I know you have so many things in that reservoir of yours that you'd like to convey to us that sometimes it just flat out takes a lot of typing on your part to get it all said.
I'm humbled that you are willing to even take the time at all!
When are you and T.Z. gonna put together your "Basic Heat Treating and Metallurgy Course for Knife Makers"?
 
I have to take the opportunity to stress once again that I am not handing out any big secrets here, nor am I the holder of any "unique" knowledge to make the ultimate blade, I am really just plagiarizing men who figured this all out many, many years ago and were good enough to put it all down in wonderful books that any of us with the drive to learn the stuff can slowly work our way through (the more of this stuff you read the faster you can plod through it). In fact believe it or not this salt bath thin that is cutting edge to us knifemakers is old and quite obsolete in the real steel industry.

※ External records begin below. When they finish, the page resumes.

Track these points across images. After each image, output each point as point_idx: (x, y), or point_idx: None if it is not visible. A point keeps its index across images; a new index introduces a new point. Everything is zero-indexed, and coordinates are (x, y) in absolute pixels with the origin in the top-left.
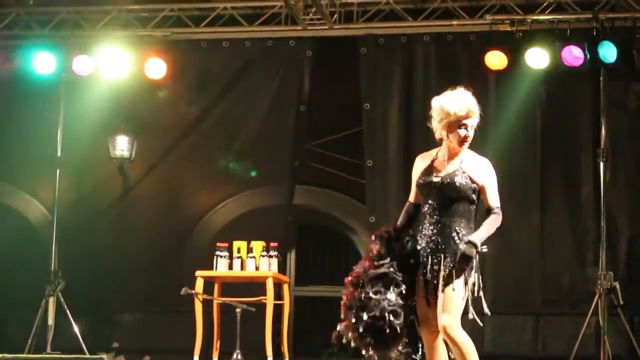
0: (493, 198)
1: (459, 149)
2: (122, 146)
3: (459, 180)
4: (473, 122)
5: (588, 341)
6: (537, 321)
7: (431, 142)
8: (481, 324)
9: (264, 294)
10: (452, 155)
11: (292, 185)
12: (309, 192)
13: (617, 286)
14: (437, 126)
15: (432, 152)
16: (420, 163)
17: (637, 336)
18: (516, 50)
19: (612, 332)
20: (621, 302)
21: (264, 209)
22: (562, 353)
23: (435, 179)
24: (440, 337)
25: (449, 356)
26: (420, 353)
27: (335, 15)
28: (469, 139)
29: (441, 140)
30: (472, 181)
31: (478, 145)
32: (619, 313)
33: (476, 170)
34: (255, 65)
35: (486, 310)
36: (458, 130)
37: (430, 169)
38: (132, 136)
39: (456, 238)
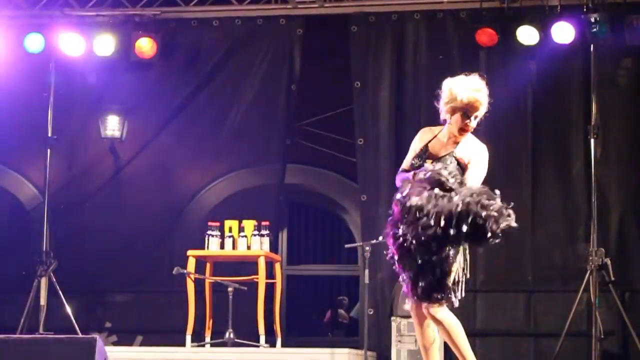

This tech stuff is valuable because just knowing that something works will only allow you to follow a recipe for any significant, but knowing how and why it works will allow you to write your own recipes and see why sometimes even though it appears to work your unaided eyes may actually be lying.

The sad thing is that the only thing I am able to add to this information is my testing and experience as a bladesmith allowing me to confirm to other smiths that what the steel industry has been doing for a century or more really does work.
 
...I made some stupid statements above by referring to how hard my blades now are, when in actual fact, that is probably the result of FINALLY putting into practice all the OTHER aspects of heat treatment I've learned from your posts and talking to T.Z. rather than just the interrupted quench alone. Things like even forging, normalizing, temp controlled spherodizing aneal, proper soak at proper temp, good quench medium, etc.
...

Not stupid at all, they were your honest observations; it is in the interpretation of observations where things so often go awry. Indeed I thought of how even with this stuff a technique can be given credit for remarkable changes in properties when it was in fact another thing entirely that was responsible. This is how this knowledge can really help you, it allows you to narrow what is happening when,and control it.

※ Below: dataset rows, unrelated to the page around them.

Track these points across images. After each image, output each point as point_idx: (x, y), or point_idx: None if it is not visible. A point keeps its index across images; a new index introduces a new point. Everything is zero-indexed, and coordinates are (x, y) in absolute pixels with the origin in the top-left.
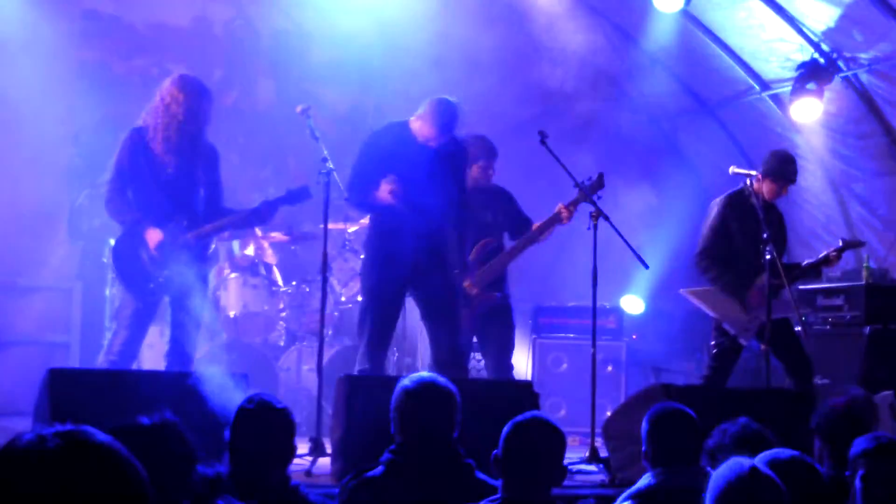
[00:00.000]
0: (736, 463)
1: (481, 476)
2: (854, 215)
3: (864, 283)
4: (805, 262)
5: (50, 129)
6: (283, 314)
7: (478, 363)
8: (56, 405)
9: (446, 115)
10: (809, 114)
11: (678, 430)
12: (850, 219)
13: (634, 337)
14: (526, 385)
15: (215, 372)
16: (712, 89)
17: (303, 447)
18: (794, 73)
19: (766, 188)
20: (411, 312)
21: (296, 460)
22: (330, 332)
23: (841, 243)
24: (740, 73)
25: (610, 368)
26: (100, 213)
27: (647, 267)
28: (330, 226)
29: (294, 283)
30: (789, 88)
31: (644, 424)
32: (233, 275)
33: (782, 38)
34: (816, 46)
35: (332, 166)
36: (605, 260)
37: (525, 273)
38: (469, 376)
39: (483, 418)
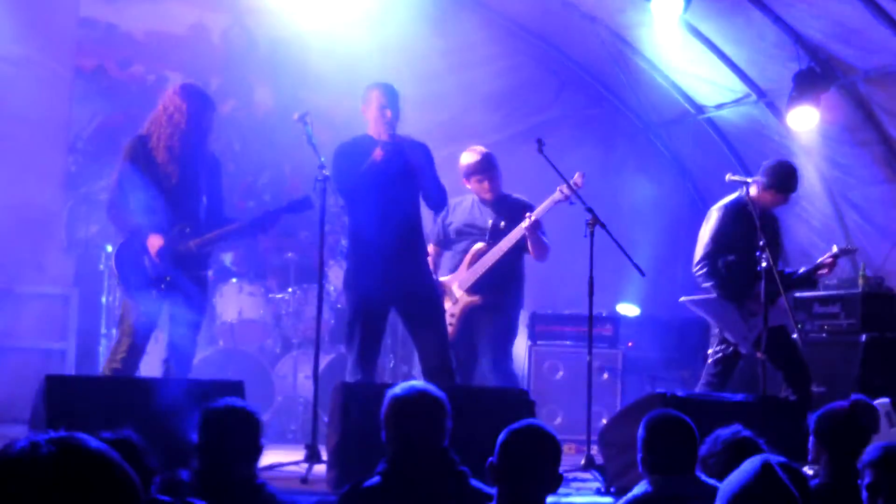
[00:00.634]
0: (749, 464)
1: (476, 484)
2: (850, 223)
3: (860, 291)
4: (801, 270)
5: (47, 136)
6: (279, 321)
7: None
8: (52, 412)
9: (387, 94)
10: (806, 122)
11: (675, 437)
12: (846, 227)
13: (630, 345)
14: (522, 392)
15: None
16: (708, 96)
17: (298, 454)
18: (790, 82)
19: (767, 197)
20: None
21: (292, 467)
22: (326, 339)
23: (835, 250)
24: (736, 80)
25: (606, 376)
26: (97, 219)
27: (643, 274)
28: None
29: (290, 289)
30: (786, 96)
31: (640, 431)
32: (232, 280)
33: (779, 46)
34: (813, 55)
35: (328, 174)
36: (601, 267)
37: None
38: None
39: (479, 425)
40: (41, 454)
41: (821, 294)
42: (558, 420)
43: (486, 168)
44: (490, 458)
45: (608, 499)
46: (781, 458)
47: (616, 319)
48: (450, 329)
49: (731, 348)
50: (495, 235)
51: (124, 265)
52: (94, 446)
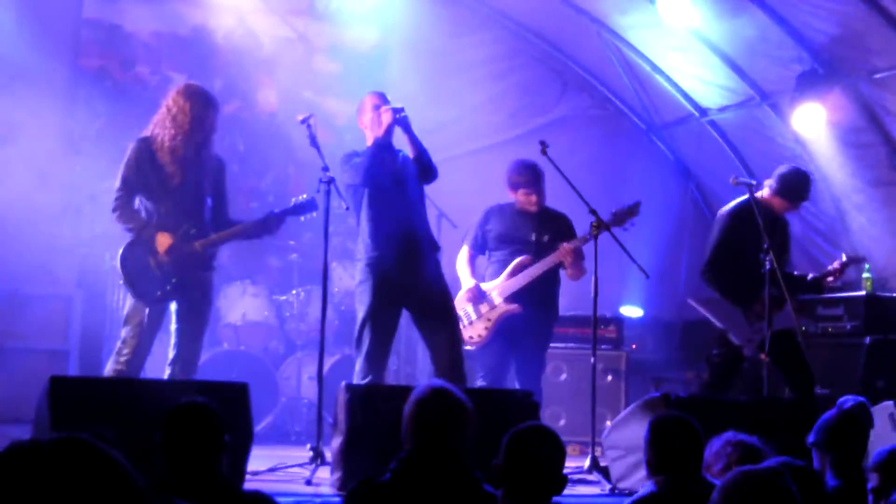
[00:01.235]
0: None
1: (489, 489)
2: (854, 225)
3: (863, 293)
4: (809, 276)
5: (51, 137)
6: (284, 323)
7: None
8: (57, 413)
9: (379, 95)
10: (809, 124)
11: (680, 438)
12: (849, 229)
13: (634, 347)
14: (526, 394)
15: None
16: (711, 98)
17: (303, 456)
18: (793, 84)
19: (776, 203)
20: (410, 321)
21: (296, 469)
22: (330, 341)
23: (844, 258)
24: (739, 82)
25: (610, 378)
26: (101, 220)
27: (647, 276)
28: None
29: (294, 291)
30: (789, 98)
31: (646, 432)
32: (236, 282)
33: (782, 47)
34: (816, 56)
35: (332, 175)
36: (605, 269)
37: None
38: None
39: (483, 427)
40: (44, 455)
41: (824, 296)
42: (562, 422)
43: (535, 181)
44: (495, 460)
45: (613, 500)
46: (800, 462)
47: (620, 321)
48: (483, 333)
49: (734, 350)
50: (539, 249)
51: (130, 266)
52: (98, 448)
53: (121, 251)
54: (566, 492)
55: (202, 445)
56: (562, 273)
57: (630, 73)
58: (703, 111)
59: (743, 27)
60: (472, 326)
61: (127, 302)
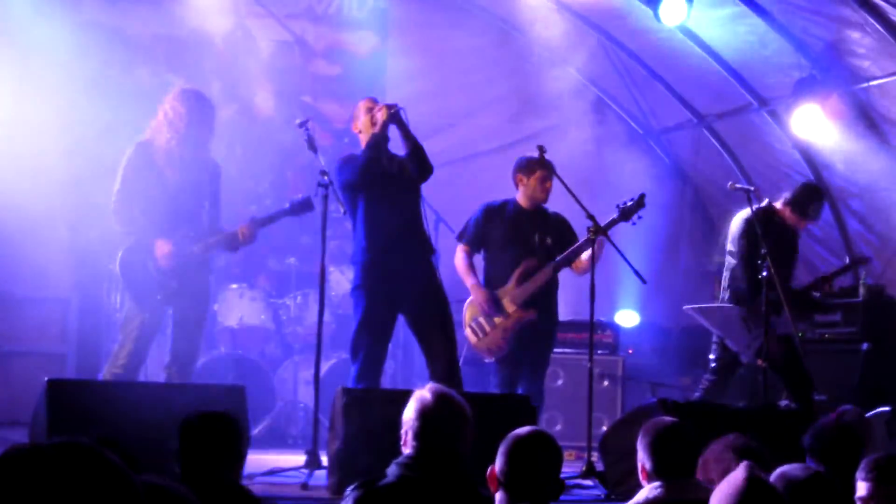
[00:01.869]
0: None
1: (485, 493)
2: (851, 231)
3: (861, 299)
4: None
5: (49, 140)
6: (281, 326)
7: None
8: (54, 416)
9: (373, 99)
10: (807, 129)
11: (675, 442)
12: (847, 235)
13: (631, 352)
14: (523, 399)
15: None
16: (710, 104)
17: (299, 460)
18: (791, 90)
19: (787, 213)
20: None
21: (292, 473)
22: (327, 345)
23: (849, 260)
24: (738, 88)
25: (606, 383)
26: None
27: (644, 282)
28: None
29: (291, 295)
30: (787, 104)
31: (641, 437)
32: (233, 286)
33: (780, 54)
34: (815, 63)
35: (330, 179)
36: (602, 274)
37: None
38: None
39: (480, 432)
40: (43, 459)
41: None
42: (558, 427)
43: (552, 168)
44: (491, 465)
45: None
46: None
47: (616, 326)
48: (502, 344)
49: (731, 356)
50: (542, 252)
51: (129, 270)
52: (97, 451)
53: (120, 255)
54: (562, 497)
55: (222, 455)
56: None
57: (629, 79)
58: (702, 117)
59: (741, 33)
60: (489, 338)
61: (125, 306)
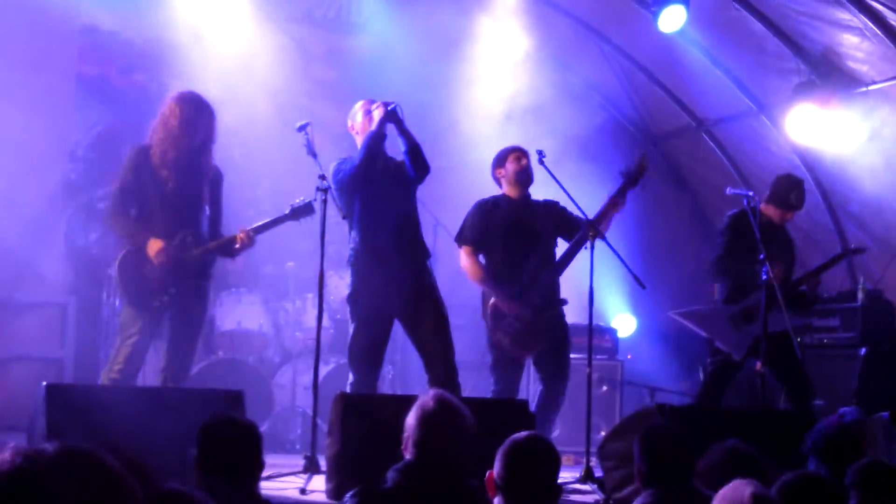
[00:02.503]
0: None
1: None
2: (849, 235)
3: (859, 304)
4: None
5: (47, 144)
6: (279, 331)
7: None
8: (52, 420)
9: (370, 100)
10: (805, 134)
11: (671, 449)
12: (845, 239)
13: (630, 357)
14: (522, 404)
15: None
16: (709, 109)
17: (297, 465)
18: (791, 94)
19: (771, 211)
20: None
21: (290, 478)
22: (325, 349)
23: (842, 250)
24: (737, 92)
25: (605, 388)
26: (96, 227)
27: (643, 286)
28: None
29: (290, 299)
30: (786, 109)
31: (636, 443)
32: (231, 290)
33: (780, 58)
34: (814, 67)
35: (329, 184)
36: (601, 279)
37: None
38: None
39: (479, 437)
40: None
41: (820, 307)
42: (557, 432)
43: (519, 147)
44: (490, 470)
45: None
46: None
47: (615, 331)
48: (535, 339)
49: (726, 359)
50: (546, 239)
51: (126, 275)
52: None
53: (118, 260)
54: (560, 502)
55: (242, 464)
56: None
57: (628, 84)
58: (701, 121)
59: (741, 38)
60: (520, 337)
61: (123, 311)
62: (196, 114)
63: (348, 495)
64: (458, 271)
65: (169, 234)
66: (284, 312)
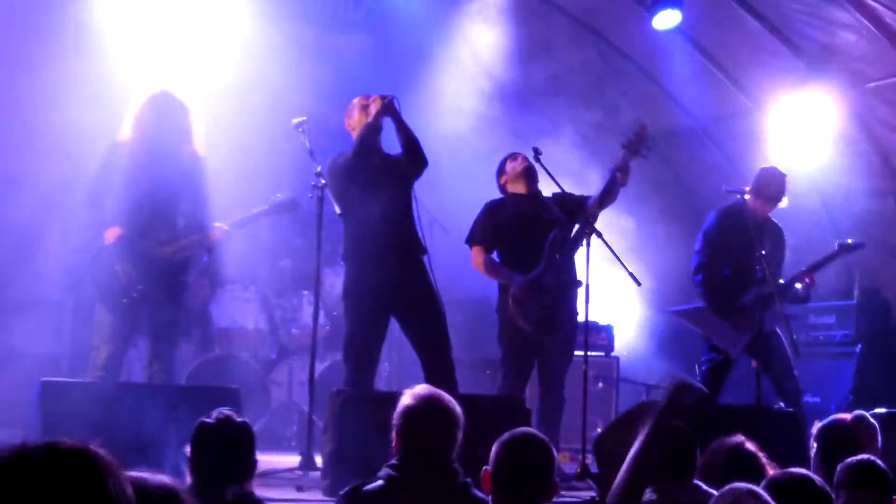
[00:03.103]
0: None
1: (478, 494)
2: (846, 235)
3: (855, 302)
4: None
5: (41, 141)
6: (275, 328)
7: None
8: (49, 417)
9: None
10: (802, 133)
11: (672, 446)
12: (842, 238)
13: (626, 353)
14: (517, 401)
15: None
16: (707, 107)
17: (294, 461)
18: (787, 93)
19: (757, 205)
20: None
21: (287, 474)
22: (321, 346)
23: (837, 247)
24: (734, 91)
25: (601, 385)
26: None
27: (639, 284)
28: None
29: (286, 296)
30: (783, 108)
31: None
32: (228, 287)
33: (776, 56)
34: (810, 66)
35: (325, 181)
36: (596, 276)
37: None
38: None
39: (475, 434)
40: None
41: (816, 305)
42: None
43: (514, 152)
44: (485, 467)
45: None
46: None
47: (611, 328)
48: (556, 323)
49: (721, 356)
50: (558, 227)
51: (98, 272)
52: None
53: (92, 257)
54: (555, 499)
55: (236, 463)
56: None
57: (624, 82)
58: (697, 120)
59: (737, 36)
60: (544, 323)
61: (97, 308)
62: (169, 114)
63: (341, 494)
64: (454, 268)
65: (143, 232)
66: (281, 309)
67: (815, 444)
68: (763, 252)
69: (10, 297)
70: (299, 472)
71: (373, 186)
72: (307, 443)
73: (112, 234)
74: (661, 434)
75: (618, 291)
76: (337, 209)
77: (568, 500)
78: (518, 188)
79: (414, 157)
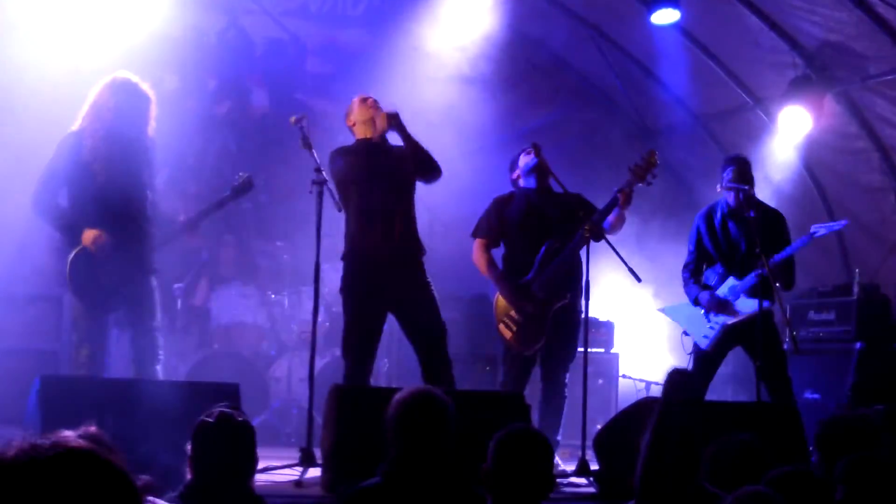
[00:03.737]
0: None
1: (476, 490)
2: (845, 230)
3: (855, 298)
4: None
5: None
6: (274, 324)
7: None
8: (47, 412)
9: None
10: (801, 129)
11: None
12: (841, 234)
13: (626, 350)
14: (516, 397)
15: None
16: (706, 103)
17: (293, 457)
18: (786, 89)
19: (728, 197)
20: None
21: (286, 470)
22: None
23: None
24: (733, 87)
25: (601, 381)
26: None
27: (639, 280)
28: None
29: (285, 292)
30: (782, 103)
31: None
32: (227, 283)
33: (775, 53)
34: (810, 62)
35: (325, 177)
36: (597, 272)
37: None
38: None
39: (473, 430)
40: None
41: (816, 301)
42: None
43: (530, 147)
44: (484, 463)
45: None
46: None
47: (611, 324)
48: (537, 334)
49: (700, 350)
50: (561, 231)
51: (75, 270)
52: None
53: (70, 260)
54: (554, 495)
55: (237, 461)
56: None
57: (624, 78)
58: (697, 115)
59: (736, 32)
60: (523, 330)
61: (74, 307)
62: (130, 104)
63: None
64: (453, 266)
65: (106, 226)
66: (280, 305)
67: (815, 441)
68: (759, 250)
69: (9, 292)
70: (299, 468)
71: (374, 184)
72: (307, 439)
73: (89, 238)
74: (664, 435)
75: (618, 288)
76: (337, 205)
77: (567, 496)
78: (528, 183)
79: (426, 169)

I believe your blades are much harder now, since you an I have been discussing soak times, but with all the variables,
... Things like even forging, normalizing, temp controlled spherodizing aneal, proper soak at proper temp, good quench medium, etc.
...
, your enthusiasm took you to the one variable you thought was the best. I think you can now see how any odd technique that is well packaged for the publics consumption can have people believing is solely responsible for a phenomenal change in their knives.

“Use my special hammer, which is only $299.99, and your blades will cut better than any you ever made! And for buying now, I will throw in this free bucket of #50 quench oil!”

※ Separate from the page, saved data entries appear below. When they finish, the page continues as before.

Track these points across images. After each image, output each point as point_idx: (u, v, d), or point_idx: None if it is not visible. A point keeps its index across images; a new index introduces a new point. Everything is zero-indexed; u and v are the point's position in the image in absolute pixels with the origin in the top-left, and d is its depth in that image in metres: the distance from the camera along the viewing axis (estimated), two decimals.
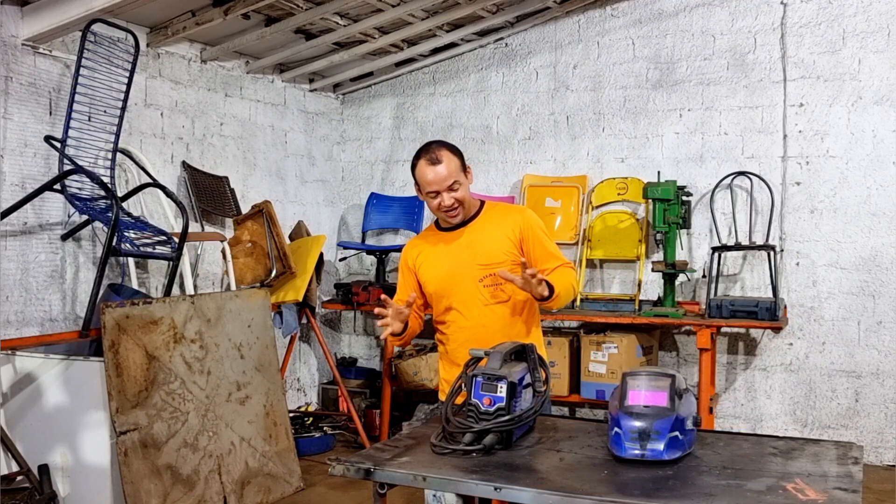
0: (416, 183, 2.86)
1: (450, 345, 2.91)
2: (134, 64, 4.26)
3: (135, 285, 4.53)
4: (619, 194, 5.56)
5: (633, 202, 5.57)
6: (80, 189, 4.09)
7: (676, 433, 2.09)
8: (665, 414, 2.10)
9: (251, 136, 5.67)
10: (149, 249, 4.09)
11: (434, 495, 2.11)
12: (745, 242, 5.28)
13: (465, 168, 2.88)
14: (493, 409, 2.17)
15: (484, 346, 2.41)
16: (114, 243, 3.77)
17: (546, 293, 2.69)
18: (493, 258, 2.83)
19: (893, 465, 5.04)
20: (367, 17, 5.19)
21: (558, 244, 3.17)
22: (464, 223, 2.90)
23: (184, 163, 5.07)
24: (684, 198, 5.16)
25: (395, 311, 2.76)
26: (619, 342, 5.06)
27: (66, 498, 3.74)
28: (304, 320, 5.46)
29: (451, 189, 2.80)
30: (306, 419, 5.73)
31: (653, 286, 5.46)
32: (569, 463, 2.15)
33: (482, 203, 2.97)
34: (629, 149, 5.66)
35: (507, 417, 2.17)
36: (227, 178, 5.35)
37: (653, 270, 5.19)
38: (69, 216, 4.29)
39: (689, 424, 2.15)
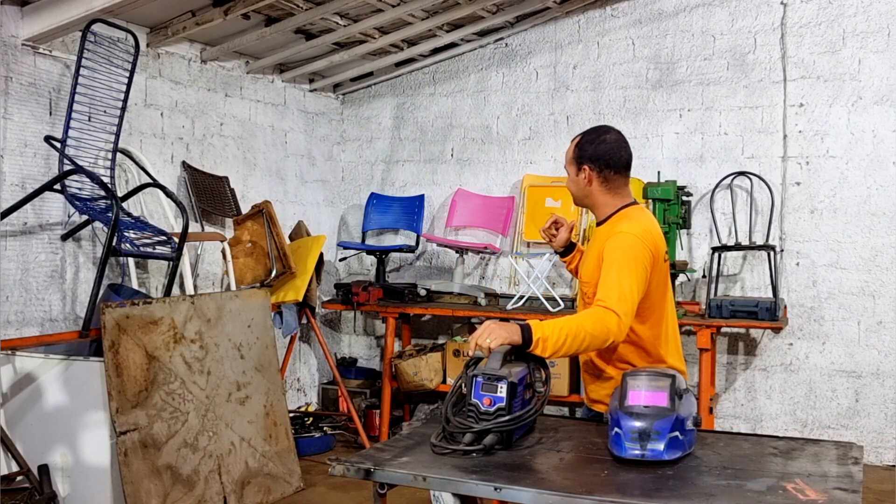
0: None
1: None
2: (134, 64, 4.25)
3: (135, 285, 4.53)
4: None
5: None
6: (80, 189, 4.08)
7: (676, 433, 2.09)
8: (665, 414, 2.11)
9: (251, 136, 5.66)
10: (149, 249, 4.09)
11: (434, 494, 2.11)
12: (745, 242, 5.28)
13: (580, 164, 2.65)
14: (493, 409, 2.17)
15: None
16: (114, 243, 3.76)
17: (518, 343, 2.27)
18: (585, 276, 2.70)
19: (893, 465, 5.04)
20: (367, 17, 5.19)
21: None
22: (599, 223, 2.73)
23: (184, 163, 5.07)
24: (684, 198, 5.16)
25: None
26: None
27: (66, 498, 3.74)
28: (304, 320, 5.45)
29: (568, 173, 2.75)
30: (306, 419, 5.72)
31: None
32: (569, 463, 2.15)
33: (619, 210, 2.67)
34: None
35: (507, 417, 2.17)
36: (227, 178, 5.35)
37: None
38: (69, 216, 4.29)
39: (689, 424, 2.15)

You go home and without a second thought replace your burnt motor oil with your free bucket, and then get to work with that magic hammer! Sure enough, after that your knives are cutting like never before! Those special hammers are certainly worth the price because they really work…. A legend is born… ;)
 
Kevin, I'm truely indebted to you for your ability to cut thru the myths and misconceptions that surround the "mysteries" of heatreating. And then translate into terms that a hammerhead can make sense of. As I read the last stretch of info I suddenly formed a mental picture that's plain as day!!! WOW! Everything I've read in the past suddenly has meaning.I'm seein' the light!

I've been working my way thru the on-line book by John Verhoeven, is there any books on these lines that you highly recommend? Remember, it has to be in terms that a hammerhead can understand. I'de like to get a little deeper into "cause & affect" as long as I don't have to research every third word. Save you some typing time also.

Again, endless thanks for your time!